You want to feel love, guidance, and support? Find a kid out there who can use it and give it to him or her; or if you have children give it to them. That way you not only can participate in the loving exchange you’ve always wanted, but you give meaning to the pain you’ve felt over your mother’s absence. You see, the key to overcoming these challenging situations in life is not to try and get rid of the pain, but to transform it into love. Notice how your mom walking out has allowed you to value things like reliability and unconditional love more than you might have otherwise? Well, bring that gain from the situation, not the pain from whatever you think you lost, to your current relationships. And appreciate the loving relationships you create. Be present with them.

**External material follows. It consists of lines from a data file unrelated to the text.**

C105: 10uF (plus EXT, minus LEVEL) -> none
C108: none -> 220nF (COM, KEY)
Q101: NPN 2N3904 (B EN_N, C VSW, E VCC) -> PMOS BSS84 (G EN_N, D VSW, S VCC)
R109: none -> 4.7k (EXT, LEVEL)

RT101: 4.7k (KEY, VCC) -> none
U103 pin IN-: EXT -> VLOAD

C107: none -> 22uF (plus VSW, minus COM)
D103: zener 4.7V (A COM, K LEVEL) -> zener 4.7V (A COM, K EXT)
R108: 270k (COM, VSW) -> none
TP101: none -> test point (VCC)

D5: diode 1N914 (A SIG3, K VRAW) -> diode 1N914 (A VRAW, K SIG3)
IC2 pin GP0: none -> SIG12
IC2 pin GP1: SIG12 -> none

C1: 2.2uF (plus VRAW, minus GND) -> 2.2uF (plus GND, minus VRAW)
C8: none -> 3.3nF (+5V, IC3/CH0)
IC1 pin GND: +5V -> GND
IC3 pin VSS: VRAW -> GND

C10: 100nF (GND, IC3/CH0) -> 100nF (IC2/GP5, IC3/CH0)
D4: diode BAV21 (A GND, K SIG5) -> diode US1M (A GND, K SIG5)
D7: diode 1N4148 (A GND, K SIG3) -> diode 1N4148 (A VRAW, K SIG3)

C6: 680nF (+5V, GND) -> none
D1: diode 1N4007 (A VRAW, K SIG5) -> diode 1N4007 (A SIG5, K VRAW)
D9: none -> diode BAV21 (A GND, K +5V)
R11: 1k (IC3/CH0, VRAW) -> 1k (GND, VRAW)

Then appreciate the loving, compassionate woman you’ve become as a result of having a mother who could only love you from a distance. When you do that, the guy you meet and like won’t be turned off by your distant relationship with your mom, but rather inspired by what you’ve done with the tough cards life dealt you, (not to mention grateful to be the beneficiary of the depth of love you developed as a result).
So, to sum it up, (#CheatSheet), my advice is to: (1) let yourself grieve the loss of your ideal mother-daughter relationship, (2) change your abandonment story to one that empowers you, (3) give away whatever you feel you didn’t get and appreciate the exchange while it’s happening, and (4) focus on what you gained in terms of sensitivity and values from your mother’s absence so that the disownment becomes an asset to your future relationships instead of a liability.
Lastly, remember that this is a process. Some days will be better than others, but before you know it you’ll not only have made peace with your relationship with your mother, but realize that you’re able to do kick-ass stuff like respond to letters from strangers asking you for help on overcoming some of life’s biggest challenges. And all because your mother never fully left you. Only the 80% dysfunctional side of her did. The rest of her – the best of her – she left inside of you. Even if she only had 20% ;). Best of luck!
Note: As this column is designed to be a judgement-free zone, only those who have been, (or know someone who has been), in a similar situation are invited to comment; especially if the question is unorthodox or hard for one to relate to. And for even more relevant insight, those seeking answers are always encouraged to go within.